# [WHAT IS BEING ASKED]
Reproduce the rows below, replacing "Cart" with "Basket" everywhere it appears and leaving all other text unchanged. Omit the pictures from your answer.

# [DATA SUPPLIED]
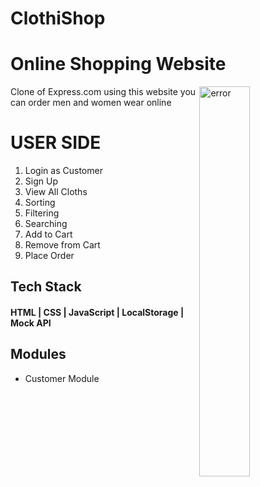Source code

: # ClothiShop

# Online Shopping Website
<img
  align="right"
        width="40%"
        src="https://serene-twilight-1802f2.netlify.app/clothi.png"
        alt="error"
      />

Clone of Express.com using this website you can order men and women wear online


# USER SIDE

 1. Login as Customer
 2. Sign Up
 3. View All Cloths
 4. Sorting
 5. Filtering
 6. Searching 
 7. Add to Cart
 8. Remove from Cart
 9. Place Order


  
## Tech Stack

#### HTML | CSS | JavaScript | LocalStorage | Mock API

## Modules
- Customer Module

# [ANSWER SPACE]
Source code

: # ClothiShop

# Online Shopping Website
<img
  align="right"
        width="40%"
        src="https://serene-twilight-1802f2.netlify.app/clothi.png"
        alt="error"
      />

Clone of Express.com using this website you can order men and women wear online


# USER SIDE

 1. Login as Customer
 2. Sign Up
 3. View All Cloths
 4. Sorting
 5. Filtering
 6. Searching 
 7. Add to Basket
 8. Remove from Basket
 9. Place Order


  
## Tech Stack

#### HTML | CSS | JavaScript | LocalStorage | Mock API

## Modules
- Customer Module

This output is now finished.